(Exercise requirements):
Pull out every line of the data below that contains the string "Astfel", matching case exactly.

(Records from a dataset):
========

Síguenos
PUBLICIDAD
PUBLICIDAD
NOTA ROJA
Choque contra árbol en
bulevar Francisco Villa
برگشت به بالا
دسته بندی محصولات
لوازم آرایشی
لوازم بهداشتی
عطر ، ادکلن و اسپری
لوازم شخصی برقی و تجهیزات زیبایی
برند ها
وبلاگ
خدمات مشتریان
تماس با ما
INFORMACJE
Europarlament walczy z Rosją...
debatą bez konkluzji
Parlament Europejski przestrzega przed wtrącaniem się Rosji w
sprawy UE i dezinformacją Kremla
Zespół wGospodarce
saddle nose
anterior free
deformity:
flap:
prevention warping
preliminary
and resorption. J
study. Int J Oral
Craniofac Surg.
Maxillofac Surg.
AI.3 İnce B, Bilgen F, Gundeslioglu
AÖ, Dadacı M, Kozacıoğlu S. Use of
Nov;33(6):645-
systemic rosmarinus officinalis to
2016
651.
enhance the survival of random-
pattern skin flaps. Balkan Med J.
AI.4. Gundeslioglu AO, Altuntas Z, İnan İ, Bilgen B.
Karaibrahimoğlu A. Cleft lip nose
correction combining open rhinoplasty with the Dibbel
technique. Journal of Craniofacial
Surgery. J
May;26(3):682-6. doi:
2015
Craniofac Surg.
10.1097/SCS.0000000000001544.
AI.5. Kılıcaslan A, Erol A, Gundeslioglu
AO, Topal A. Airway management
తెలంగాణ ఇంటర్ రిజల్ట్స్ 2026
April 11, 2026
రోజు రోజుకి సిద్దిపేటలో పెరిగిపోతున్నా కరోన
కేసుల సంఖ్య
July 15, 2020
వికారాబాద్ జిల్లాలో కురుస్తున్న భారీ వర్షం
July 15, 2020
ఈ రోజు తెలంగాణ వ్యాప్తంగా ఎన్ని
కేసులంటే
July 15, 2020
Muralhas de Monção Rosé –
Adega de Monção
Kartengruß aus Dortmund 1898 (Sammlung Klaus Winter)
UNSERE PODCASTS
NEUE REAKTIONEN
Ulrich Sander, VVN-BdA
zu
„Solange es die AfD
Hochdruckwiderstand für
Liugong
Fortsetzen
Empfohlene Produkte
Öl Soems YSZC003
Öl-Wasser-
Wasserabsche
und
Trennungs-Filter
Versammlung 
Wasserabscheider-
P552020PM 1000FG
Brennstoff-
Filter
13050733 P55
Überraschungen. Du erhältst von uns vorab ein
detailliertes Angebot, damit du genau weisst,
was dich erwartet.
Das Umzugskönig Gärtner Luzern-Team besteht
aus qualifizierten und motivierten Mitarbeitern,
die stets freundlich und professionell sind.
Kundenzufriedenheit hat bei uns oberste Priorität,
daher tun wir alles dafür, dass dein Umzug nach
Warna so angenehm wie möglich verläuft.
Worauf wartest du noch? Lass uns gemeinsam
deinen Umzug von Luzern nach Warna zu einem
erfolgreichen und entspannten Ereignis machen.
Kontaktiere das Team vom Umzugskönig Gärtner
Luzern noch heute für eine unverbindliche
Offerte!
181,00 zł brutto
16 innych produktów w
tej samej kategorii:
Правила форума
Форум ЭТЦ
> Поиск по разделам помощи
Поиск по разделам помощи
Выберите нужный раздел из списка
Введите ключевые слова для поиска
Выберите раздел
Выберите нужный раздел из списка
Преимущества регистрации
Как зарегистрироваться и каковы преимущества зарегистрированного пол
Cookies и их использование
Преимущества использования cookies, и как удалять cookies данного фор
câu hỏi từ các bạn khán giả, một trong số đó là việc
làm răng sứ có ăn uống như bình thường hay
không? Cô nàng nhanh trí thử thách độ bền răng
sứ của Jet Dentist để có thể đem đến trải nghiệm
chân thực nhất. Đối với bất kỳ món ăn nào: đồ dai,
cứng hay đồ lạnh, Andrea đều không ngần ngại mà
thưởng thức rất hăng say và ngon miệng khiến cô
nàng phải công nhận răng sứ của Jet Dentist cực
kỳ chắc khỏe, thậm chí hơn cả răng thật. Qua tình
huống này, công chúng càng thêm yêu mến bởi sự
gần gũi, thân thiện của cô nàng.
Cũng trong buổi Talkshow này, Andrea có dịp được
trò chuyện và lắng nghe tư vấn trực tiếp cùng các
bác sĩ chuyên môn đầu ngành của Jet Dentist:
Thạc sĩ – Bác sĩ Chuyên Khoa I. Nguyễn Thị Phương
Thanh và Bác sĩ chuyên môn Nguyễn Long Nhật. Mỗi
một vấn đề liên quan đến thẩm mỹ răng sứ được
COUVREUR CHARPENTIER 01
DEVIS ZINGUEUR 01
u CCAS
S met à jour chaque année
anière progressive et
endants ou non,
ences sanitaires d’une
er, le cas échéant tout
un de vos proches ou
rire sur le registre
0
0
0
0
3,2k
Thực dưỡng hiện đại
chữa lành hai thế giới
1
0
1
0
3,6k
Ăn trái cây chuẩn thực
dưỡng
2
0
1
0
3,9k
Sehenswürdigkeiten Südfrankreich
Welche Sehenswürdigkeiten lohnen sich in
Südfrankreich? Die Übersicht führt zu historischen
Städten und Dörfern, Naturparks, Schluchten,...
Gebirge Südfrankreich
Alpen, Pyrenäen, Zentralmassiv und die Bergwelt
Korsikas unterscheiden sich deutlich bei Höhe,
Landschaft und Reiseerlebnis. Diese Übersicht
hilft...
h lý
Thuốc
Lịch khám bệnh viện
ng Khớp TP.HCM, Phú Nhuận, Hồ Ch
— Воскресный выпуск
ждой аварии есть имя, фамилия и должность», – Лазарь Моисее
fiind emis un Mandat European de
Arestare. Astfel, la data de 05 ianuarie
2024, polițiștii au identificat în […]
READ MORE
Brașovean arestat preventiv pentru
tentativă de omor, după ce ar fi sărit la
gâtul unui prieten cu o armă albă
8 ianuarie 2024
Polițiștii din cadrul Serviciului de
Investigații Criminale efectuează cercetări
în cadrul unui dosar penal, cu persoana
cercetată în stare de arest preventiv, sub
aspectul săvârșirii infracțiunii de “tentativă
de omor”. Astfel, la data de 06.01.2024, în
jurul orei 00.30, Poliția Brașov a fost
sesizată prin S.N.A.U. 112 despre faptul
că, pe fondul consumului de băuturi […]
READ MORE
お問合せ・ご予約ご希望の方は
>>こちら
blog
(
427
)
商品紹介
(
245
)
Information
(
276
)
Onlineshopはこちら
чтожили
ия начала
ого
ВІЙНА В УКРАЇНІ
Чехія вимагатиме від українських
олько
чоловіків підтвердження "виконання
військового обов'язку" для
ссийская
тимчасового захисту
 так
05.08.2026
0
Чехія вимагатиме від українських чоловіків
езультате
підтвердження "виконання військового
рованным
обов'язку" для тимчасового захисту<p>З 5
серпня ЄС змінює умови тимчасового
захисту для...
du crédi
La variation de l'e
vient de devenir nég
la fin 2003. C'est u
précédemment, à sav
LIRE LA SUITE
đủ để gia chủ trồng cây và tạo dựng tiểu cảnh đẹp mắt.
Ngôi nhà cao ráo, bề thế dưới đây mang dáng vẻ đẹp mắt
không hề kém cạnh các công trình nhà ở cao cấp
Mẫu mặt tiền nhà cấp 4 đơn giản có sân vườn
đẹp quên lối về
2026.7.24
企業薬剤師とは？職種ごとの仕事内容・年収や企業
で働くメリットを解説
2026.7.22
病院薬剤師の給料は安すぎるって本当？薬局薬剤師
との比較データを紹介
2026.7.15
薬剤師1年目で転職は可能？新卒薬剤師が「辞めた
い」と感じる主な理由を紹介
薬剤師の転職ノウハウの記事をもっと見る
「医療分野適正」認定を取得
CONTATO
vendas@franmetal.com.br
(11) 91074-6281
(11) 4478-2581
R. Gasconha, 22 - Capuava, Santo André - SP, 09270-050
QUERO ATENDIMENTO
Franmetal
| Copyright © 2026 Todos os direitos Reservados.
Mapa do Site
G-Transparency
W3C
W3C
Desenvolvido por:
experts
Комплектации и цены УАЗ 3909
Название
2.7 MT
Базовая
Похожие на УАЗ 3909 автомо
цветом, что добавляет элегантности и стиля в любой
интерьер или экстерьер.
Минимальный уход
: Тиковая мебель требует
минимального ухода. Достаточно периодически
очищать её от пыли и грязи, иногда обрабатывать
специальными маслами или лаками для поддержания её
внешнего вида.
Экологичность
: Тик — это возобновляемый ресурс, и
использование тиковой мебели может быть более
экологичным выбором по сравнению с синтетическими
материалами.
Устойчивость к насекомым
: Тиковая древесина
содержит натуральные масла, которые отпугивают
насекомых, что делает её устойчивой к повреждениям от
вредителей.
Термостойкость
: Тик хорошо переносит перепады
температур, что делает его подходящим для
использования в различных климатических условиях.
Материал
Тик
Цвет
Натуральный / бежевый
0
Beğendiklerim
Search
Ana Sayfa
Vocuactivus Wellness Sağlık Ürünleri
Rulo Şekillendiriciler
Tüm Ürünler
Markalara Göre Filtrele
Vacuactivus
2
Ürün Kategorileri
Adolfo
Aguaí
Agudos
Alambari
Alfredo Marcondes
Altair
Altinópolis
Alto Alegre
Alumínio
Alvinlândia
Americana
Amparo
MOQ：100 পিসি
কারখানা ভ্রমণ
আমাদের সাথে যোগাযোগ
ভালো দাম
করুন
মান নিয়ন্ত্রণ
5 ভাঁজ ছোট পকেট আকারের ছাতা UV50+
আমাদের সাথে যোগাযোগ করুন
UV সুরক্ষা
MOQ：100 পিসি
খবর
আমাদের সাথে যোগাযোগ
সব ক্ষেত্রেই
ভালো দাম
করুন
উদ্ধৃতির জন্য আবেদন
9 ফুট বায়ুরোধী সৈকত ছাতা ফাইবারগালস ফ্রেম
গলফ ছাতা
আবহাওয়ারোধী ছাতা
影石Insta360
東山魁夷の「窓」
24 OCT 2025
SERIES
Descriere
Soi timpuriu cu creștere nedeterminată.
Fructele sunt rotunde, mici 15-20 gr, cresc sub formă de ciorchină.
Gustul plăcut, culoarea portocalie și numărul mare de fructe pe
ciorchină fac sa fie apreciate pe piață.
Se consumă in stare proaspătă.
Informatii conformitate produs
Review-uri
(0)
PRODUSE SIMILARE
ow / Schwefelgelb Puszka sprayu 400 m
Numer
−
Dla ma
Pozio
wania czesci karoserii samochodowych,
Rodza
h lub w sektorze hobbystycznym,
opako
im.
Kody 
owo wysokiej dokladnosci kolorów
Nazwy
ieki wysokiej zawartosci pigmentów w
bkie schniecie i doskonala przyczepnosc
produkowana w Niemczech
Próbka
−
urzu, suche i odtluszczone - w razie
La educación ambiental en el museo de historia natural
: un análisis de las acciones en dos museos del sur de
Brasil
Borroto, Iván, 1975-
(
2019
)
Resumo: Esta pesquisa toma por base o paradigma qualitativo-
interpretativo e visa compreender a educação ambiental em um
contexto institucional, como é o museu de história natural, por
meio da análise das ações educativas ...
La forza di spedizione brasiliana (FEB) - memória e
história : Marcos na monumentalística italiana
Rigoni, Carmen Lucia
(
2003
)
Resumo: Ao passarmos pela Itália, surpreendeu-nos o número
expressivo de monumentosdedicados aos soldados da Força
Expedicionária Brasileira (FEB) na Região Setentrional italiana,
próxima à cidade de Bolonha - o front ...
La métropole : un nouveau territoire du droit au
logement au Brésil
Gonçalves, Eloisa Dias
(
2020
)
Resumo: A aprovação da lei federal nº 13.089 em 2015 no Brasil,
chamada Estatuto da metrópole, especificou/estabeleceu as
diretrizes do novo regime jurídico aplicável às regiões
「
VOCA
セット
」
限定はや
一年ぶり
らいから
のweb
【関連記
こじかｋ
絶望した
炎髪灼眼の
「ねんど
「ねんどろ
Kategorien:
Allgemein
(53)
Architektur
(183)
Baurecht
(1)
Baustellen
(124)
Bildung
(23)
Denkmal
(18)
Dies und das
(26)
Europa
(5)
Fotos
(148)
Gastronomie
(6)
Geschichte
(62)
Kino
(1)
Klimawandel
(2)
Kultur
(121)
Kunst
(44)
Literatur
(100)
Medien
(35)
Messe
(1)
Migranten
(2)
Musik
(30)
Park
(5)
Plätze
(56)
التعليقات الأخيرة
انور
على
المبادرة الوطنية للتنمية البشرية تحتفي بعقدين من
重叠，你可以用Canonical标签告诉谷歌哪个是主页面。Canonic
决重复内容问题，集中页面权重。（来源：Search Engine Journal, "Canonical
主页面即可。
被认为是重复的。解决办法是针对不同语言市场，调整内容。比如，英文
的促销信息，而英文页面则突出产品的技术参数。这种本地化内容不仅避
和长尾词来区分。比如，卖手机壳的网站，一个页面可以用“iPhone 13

========

(Response to this task):
Arestare. Astfel, la data de 05 ianuarie
de omor”. Astfel, la data de 06.01.2024, în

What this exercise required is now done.